Но если не задаваться всеми этими странными вопросами – а здесь считается дурным тоном ими задаваться – то жизнь на некрутом склоне, который почему-то все зовут «северным», вполне сносная – настолько, что большинство другой и не желало бы. Множество премилых внешне и вполне крепких, светлых и добротных, как в глянцевых журналах о загородной недвижимости, теремов, домов и домиков разбросано по широким уютным уступам – некоторые из них окружены яркими благоухающими цветниками, другие стоят в тенистых садах с резными беседками и лопотливыми фонтанчиками, но есть и такие, что бесстрашно глядят широкими окнами на отвесный обрыв, под которым тоже всегда стоит туман, – только не радостный и многообещающий, как наверху, а неприятно темный, бурый и сырой. Те, кто поселился здесь не сразу, а пришел, преодолев долгий и тяжкий путь от самого подножия, никогда не рассказывают о том, что видели внизу, – да и сами стараются поскорей забыть…

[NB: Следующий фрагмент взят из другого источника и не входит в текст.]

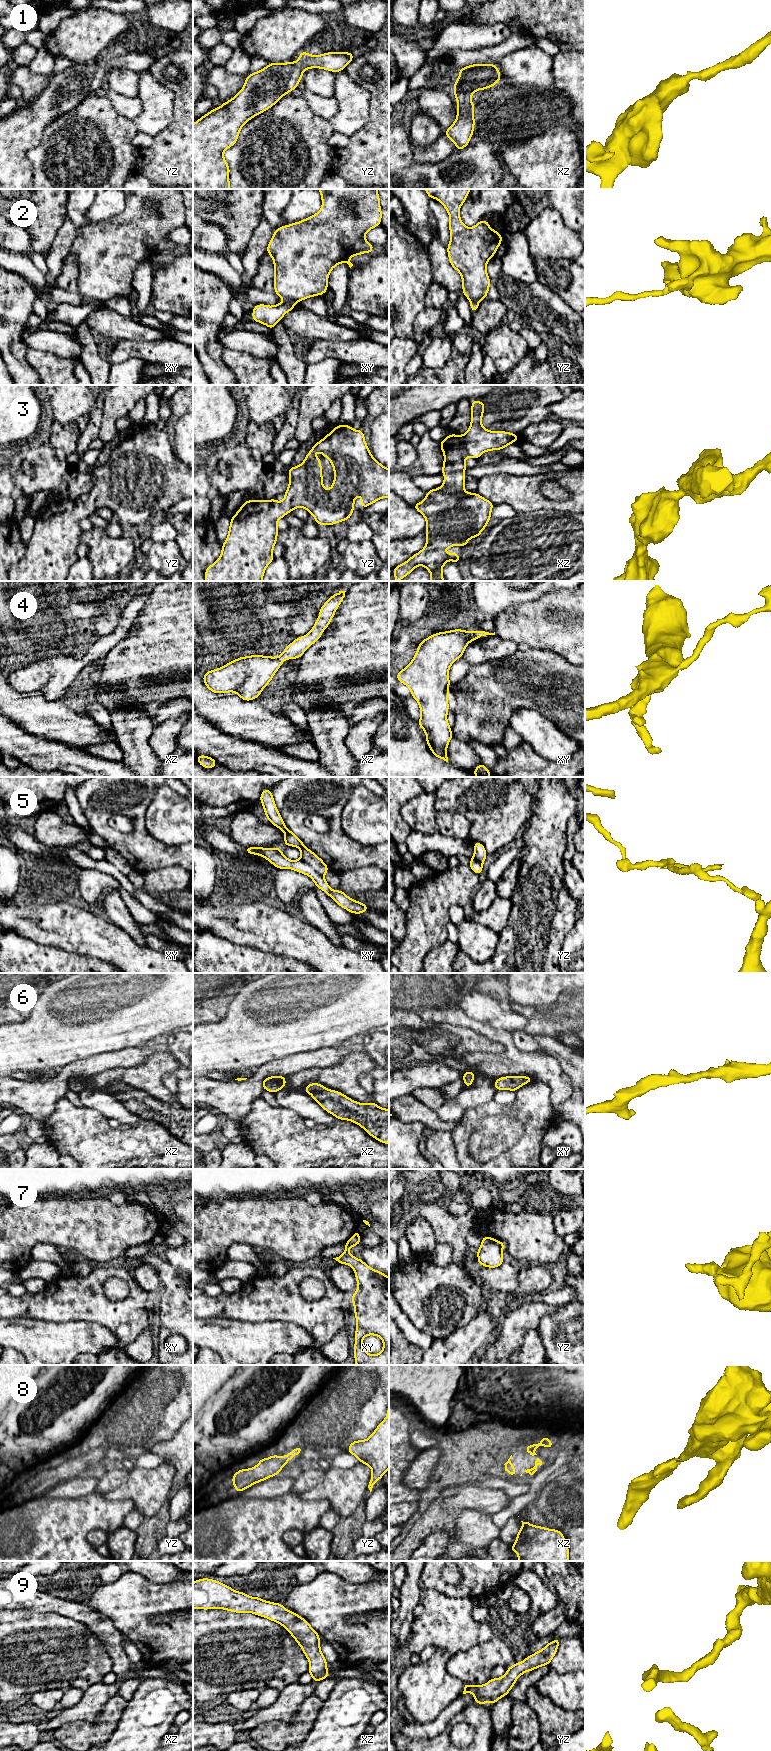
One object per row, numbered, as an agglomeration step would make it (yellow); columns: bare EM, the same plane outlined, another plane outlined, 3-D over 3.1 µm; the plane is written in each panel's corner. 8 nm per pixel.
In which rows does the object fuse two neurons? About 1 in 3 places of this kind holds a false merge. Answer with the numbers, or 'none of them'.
2, 5, 7

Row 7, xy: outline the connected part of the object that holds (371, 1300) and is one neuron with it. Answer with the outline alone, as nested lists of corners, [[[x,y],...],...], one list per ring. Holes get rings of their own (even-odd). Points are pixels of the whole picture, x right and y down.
[[[350,1247],[340,1256],[333,1258],[337,1264],[346,1264],[353,1268],[357,1280],[358,1289],[351,1296],[356,1318],[356,1331],[354,1343],[354,1359],[356,1365],[389,1365],[389,1277],[383,1272],[375,1270],[362,1259],[349,1254]],[[375,1335],[382,1339],[383,1350],[376,1355],[367,1353],[362,1345],[363,1338]]]

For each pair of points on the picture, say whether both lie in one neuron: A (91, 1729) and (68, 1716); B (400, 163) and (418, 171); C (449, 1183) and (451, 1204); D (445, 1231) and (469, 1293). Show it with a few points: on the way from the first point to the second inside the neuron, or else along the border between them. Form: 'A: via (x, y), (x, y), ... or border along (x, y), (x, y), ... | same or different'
A: border along (98, 1715), (94, 1721), (69, 1721), (54, 1730) | different
B: via (404, 167), (408, 171), (414, 171) | same
C: border along (447, 1196), (465, 1199), (471, 1208) | different
D: border along (452, 1262), (458, 1265), (465, 1264) | different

Соне не совсем повезло: Сергей, мужчина, который пробыл ее мужем целых сорок шесть лет, пролетевших незаметно, как послеобеденная дрема, – ее любимый Сережа именно из тех людей, кто вопросами – задается. И даже предпринимает попытки скалолазания – безуспешные, разумеется, попытки. Более того, он повторяет их всякий раз, когда от дочки приходит посылка, – обычно она посылает своим старикам пышный сдобный пирог, который они честно делят пополам, – и Соня после этого радостно летит на церковную службу, а Сергей, преисполнившись новых сил и надежд, собирается в путь. Раньше Соня деятельно отговаривала его, боясь, что он найдет себе пристанище где-то выше, поселится там с кем-то другим – мало ли добрых людей, близких или просто знакомых, можно найти на трудных горных путях! – и к ней не вернется. Но теперь-то женщина знает точно, что место этого неугомонного мужчины и раньше было, и сейчас есть – рядом с ней. И он всегда будет возвращаться. И лежать – обиженным и измученным, со сбитыми в кровь ногами, полуслепым после столкновения с усиливающимся по мере подъема невыносимым светом, в бессчетный раз слушая ее неловкие утешения… Как сейчас.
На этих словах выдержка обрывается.